How can I denormalize a vector that has been normalized to get the original values prior to normalizing?

For example:

vec = [-0.5, -1.0, 0.0]
vec_length = sqrt(vec.x^2 + vec.y^2 + vec.z^2)
vec_normalized = [vec.x/vec_length, vec.y/vec_length, vec.z/vec_length]

yields:

vec_length = 1.11803
vec_normalized = [-0.447214,-0.894427,0]

How can I get the original vector [-0.5, -1.0, 0.0] from the normalized vector [-0.447214,-0.894427,0]?

Thanks!

You can't.
There are infinite number of vectors whose normalized form is [-0.447214, -0.894427, 0].

If you want a "nicer" form, you can try up-scaling to an arbitrary number, random example:

I want x to be -3:

scale = -3 / vec_normalized.x;
vec2 = [vec_normalized.x * scale, vec_normalized.y * scale, vec_normalized.z * scale];

result:

scale = 6.70819787
vec2 = [-3, -6, 0]

But be careful not to choose a component which is 0, because that would yield scale = infinity.

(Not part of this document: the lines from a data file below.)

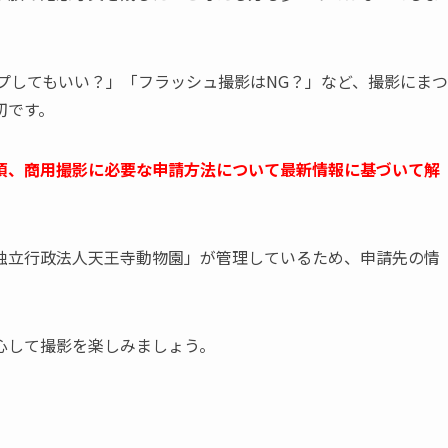
アップしてもいい？」「フラッシュ撮影はNG？」など、撮影にまつ
切です。
項、商用撮影に必要な申請方法について最新情報に基づいて解
独立行政法人天王寺動物園」が管理しているため、申請先の情
心して撮影を楽しみましょう。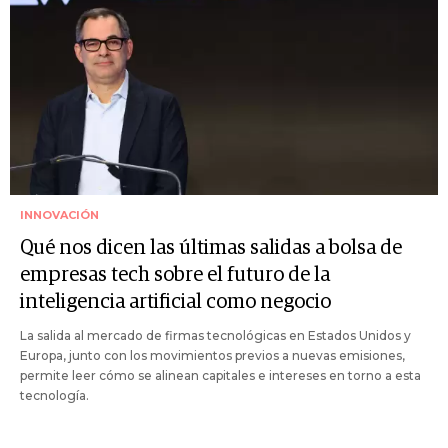
INNOVACIÓN
Qué nos dicen las últimas salidas a bolsa de
empresas tech sobre el futuro de la
inteligencia artificial como negocio
La salida al mercado de firmas tecnológicas en Estados Unidos y
Europa, junto con los movimientos previos a nuevas emisiones,
permite leer cómo se alinean capitales e intereses en torno a esta
tecnología.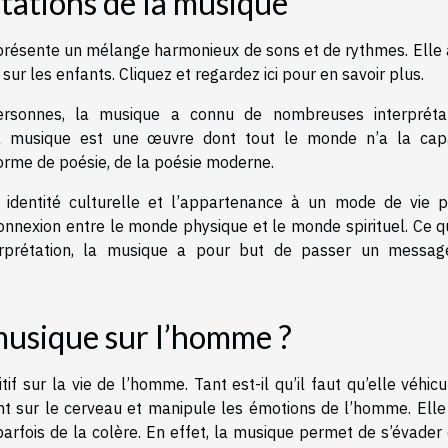
étations de la musique
présente un mélange harmonieux de sons et de rythmes. Elle 
 sur les enfants. Cliquez et
regardez ici
pour en savoir plus.
rsonnes, la musique a connu de nombreuses interprétat
 La musique est une œuvre dont tout le monde n’a la capa
orme de poésie, de la poésie moderne.
identité culturelle et l’appartenance à un mode de vie pr
connexion entre le monde physique et le monde spirituel. Ce q
nterprétation, la musique a pour but de passer un messag
 musique sur l’homme ?
f sur la vie de l’homme. Tant est-il qu’il faut qu’elle véhic
t sur le cerveau et manipule les émotions de l’homme. Elle
 parfois de la colère. En effet, la musique permet de s’évader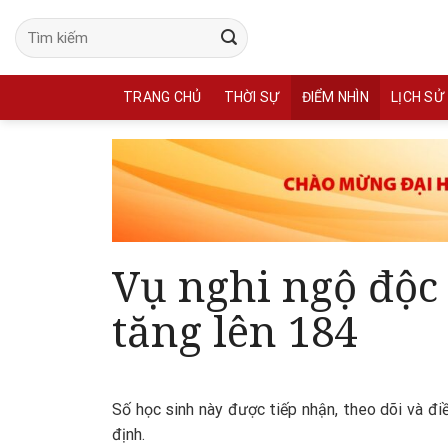
Skip
to
content
TRANG CHỦ
THỜI SỰ
ĐIỂM NHÌN
LỊCH SỬ
Vụ nghi ngộ độc 
tăng lên 184
Số học sinh này được tiếp nhận, theo dõi và điề
định.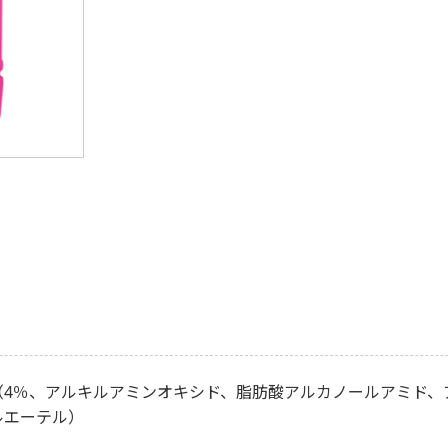
（4％、アルキルアミンオキシド、脂肪酸アルカノールアミド、
ルエーテル）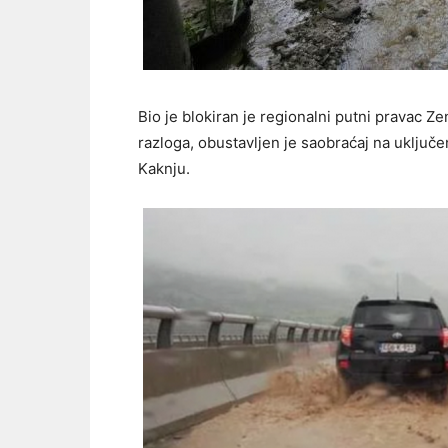
Bio je blokiran je regionalni putni pravac Ze
razloga, obustavljen je saobraćaj na uključ
Kaknju.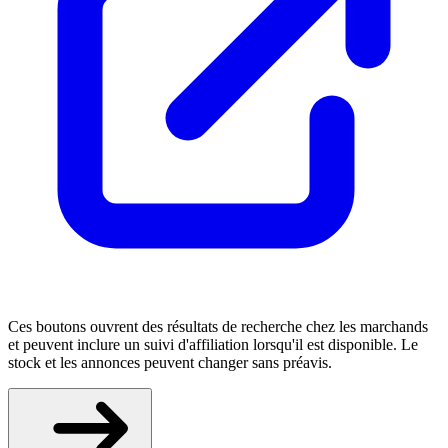
Ces boutons ouvrent des résultats de recherche chez les marchands
et peuvent inclure un suivi d'affiliation lorsqu'il est disponible. Le
stock et les annonces peuvent changer sans préavis.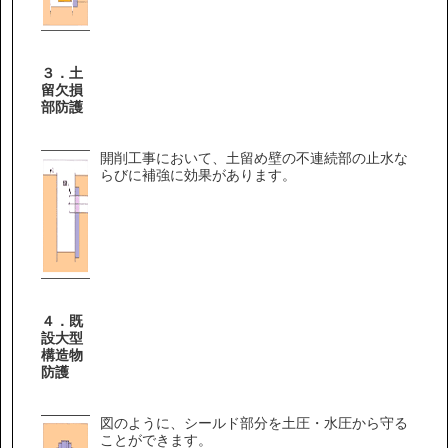
３．土
留欠損
部防護
開削工事において、土留め壁の不連続部の止水な
らびに補強に効果があります。
４．既
設大型
構造物
防護
図のように、シールド部分を土圧・水圧から守る
ことができます。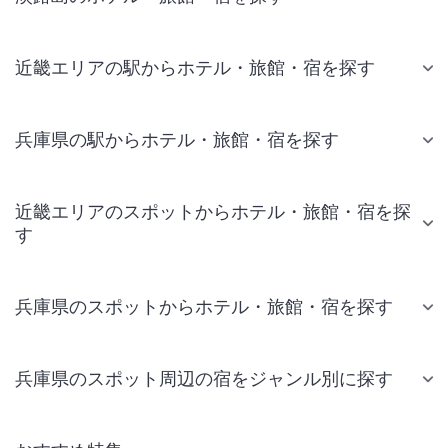
近畿エリアの駅からホテル・旅館・宿を探す
兵庫県の駅からホテル・旅館・宿を探す
近畿エリアのスポットからホテル・旅館・宿を探
す
兵庫県のスポットからホテル・旅館・宿を探す
兵庫県のスポット周辺の宿をジャンル別に探す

Recovery: The inverse of division is multiplication. Hence:

vec = [vec_normalized.x*vec_length,
       vec_normalized.y*vec_length,
       vec_normalized.z*vec_length]

If vec_length is unknown, you can not restore the original vector. Normalization can be seen as a lossy compression of direction+magnitude to just direction. There is an infinite number of vectors that map to a single normalized vector.

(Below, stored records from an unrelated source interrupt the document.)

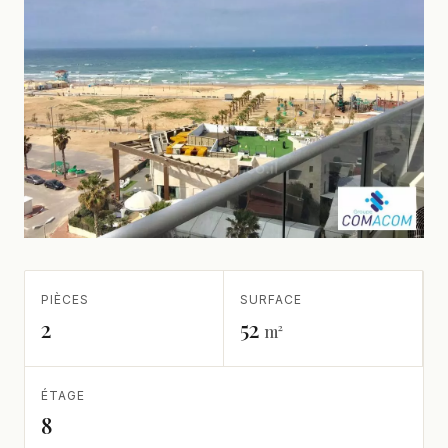
PIÈCES
SURFACE
2
52
m²
ÉTAGE
8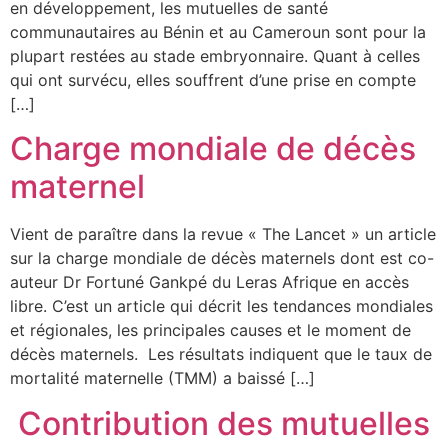
en développement, les mutuelles de santé
communautaires au Bénin et au Cameroun sont pour la
plupart restées au stade embryonnaire. Quant à celles
qui ont survécu, elles souffrent d’une prise en compte
[…]
Charge mondiale de décès
maternel
Vient de paraître dans la revue « The Lancet » un article
sur la charge mondiale de décès maternels dont est co-
auteur Dr Fortuné Gankpé du Leras Afrique en accès
libre. C’est un article qui décrit les tendances mondiales
et régionales, les principales causes et le moment de
décès maternels. Les résultats indiquent que le taux de
mortalité maternelle (TMM) a baissé […]
Contribution des mutuelles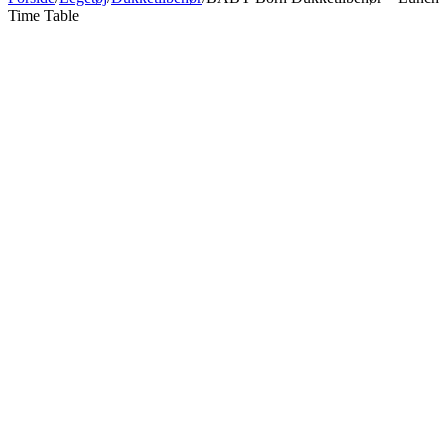
Time Table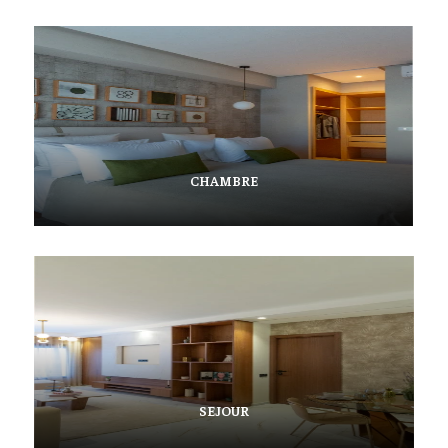
CHAMBRE
SEJOUR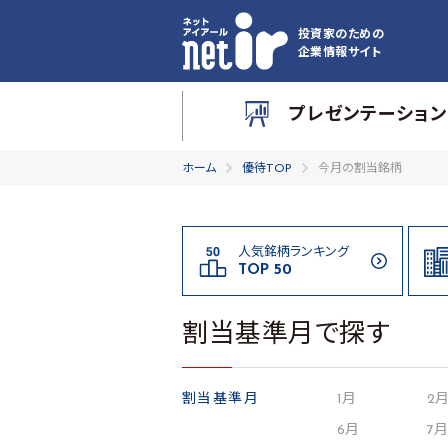
投資家のための
企業情報サイト
プレゼンテーション
ホーム
優待TOP
今月の割当銘柄
人気銘柄ランキング
TOP 50
割当基準月で探す
割当基準月
1月
2
6月
7月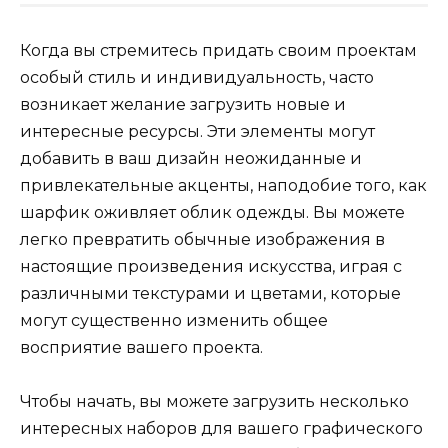
Когда вы стремитесь придать своим проектам
особый стиль и индивидуальность, часто
возникает желание загрузить новые и
интересные ресурсы. Эти элементы могут
добавить в ваш дизайн неожиданные и
привлекательные акценты, наподобие того, как
шарфик оживляет облик одежды. Вы можете
легко превратить обычные изображения в
настоящие произведения искусства, играя с
различными текстурами и цветами, которые
могут существенно изменить общее
восприятие вашего проекта.
Чтобы начать, вы можете загрузить несколько
интересных наборов для вашего графического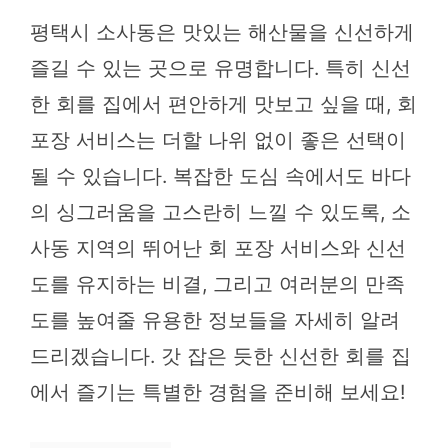
평택시 소사동은 맛있는 해산물을 신선하게
즐길 수 있는 곳으로 유명합니다. 특히 신선
한 회를 집에서 편안하게 맛보고 싶을 때, 회
포장 서비스는 더할 나위 없이 좋은 선택이
될 수 있습니다. 복잡한 도심 속에서도 바다
의 싱그러움을 고스란히 느낄 수 있도록, 소
사동 지역의 뛰어난 회 포장 서비스와 신선
도를 유지하는 비결, 그리고 여러분의 만족
도를 높여줄 유용한 정보들을 자세히 알려
드리겠습니다. 갓 잡은 듯한 신선한 회를 집
에서 즐기는 특별한 경험을 준비해 보세요!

Mathematically, a function that maps multiple different input values to a single output value, is not invertible.

A nice property about normalized vectors is that if you want a specific magnitude f with that direction, you can just multiply your vector f, and know that it has length f.

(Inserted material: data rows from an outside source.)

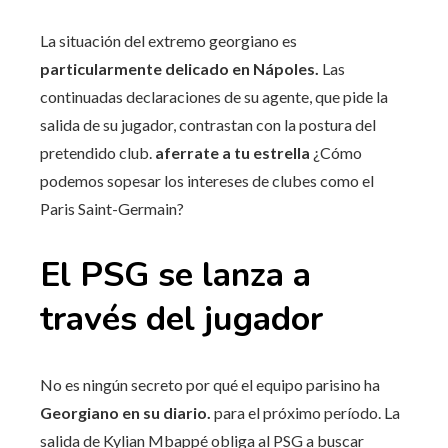
La situación del extremo georgiano es
particularmente delicado en Nápoles.
Las
continuadas declaraciones de su agente, que pide la
salida de su jugador, contrastan con la postura del
pretendido club.
aferrate a tu estrella
¿Cómo
podemos sopesar los intereses de clubes como el
Paris Saint-Germain?
El PSG se lanza a
través del jugador
No es ningún secreto por qué el equipo parisino ha
Georgiano en su diario.
para el próximo período. La
salida de Kylian Mbappé obliga al PSG a buscar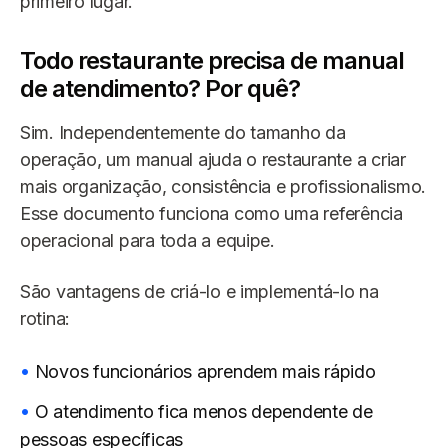
primeiro lugar.
Todo restaurante precisa de manual
de atendimento? Por quê?
Sim. Independentemente do tamanho da
operação, um manual ajuda o restaurante a criar
mais organização, consistência e profissionalismo.
Esse documento funciona como uma referência
operacional para toda a equipe.
São vantagens de criá-lo e implementá-lo na
rotina:
Novos funcionários aprendem mais rápido
O atendimento fica menos dependente de
pessoas específicas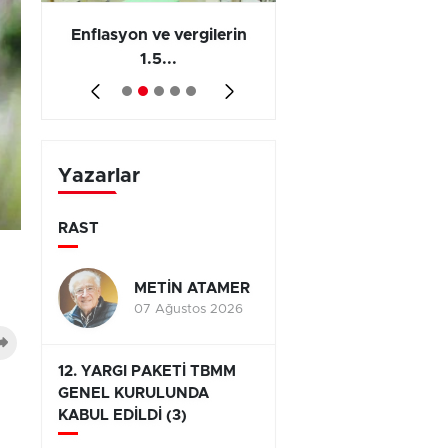
 en
Enflasyon ve vergilerin
Barış yatırımı, üre
1.5...
ve...
Yazarlar
RAST
METİN ATAMER
07 Ağustos 2026
12. YARGI PAKETİ TBMM
GENEL KURULUNDA
KABUL EDİLDİ (3)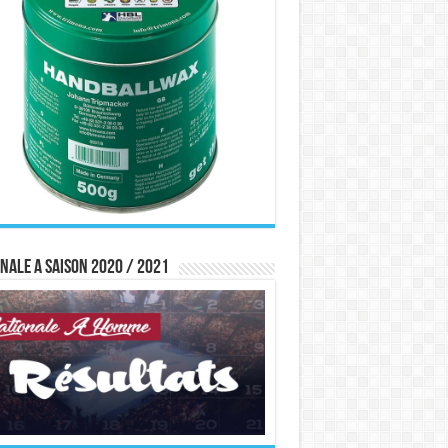
nale A saison 2020 / 2021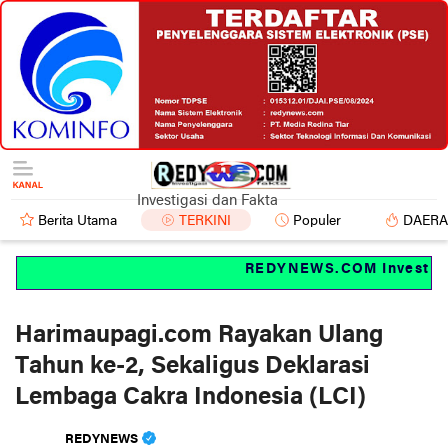
Investigasi dan Fakta
Berita Utama
TERKINI
Populer
DAER
REDYNEWS.COM Investigasi
Harimaupagi.com Rayakan Ulang
Tahun ke-2, Sekaligus Deklarasi
Lembaga Cakra Indonesia (LCI)
REDYNEWS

Precision: However, note that this does not necessarily give you the original vector, but rather, in the general case, an approximation thereof. This is because of the finite precision with which floating point numbers are represented in memory. Consequently, the normalized vector in computing might not actually be the the exact normalized vector mathematically.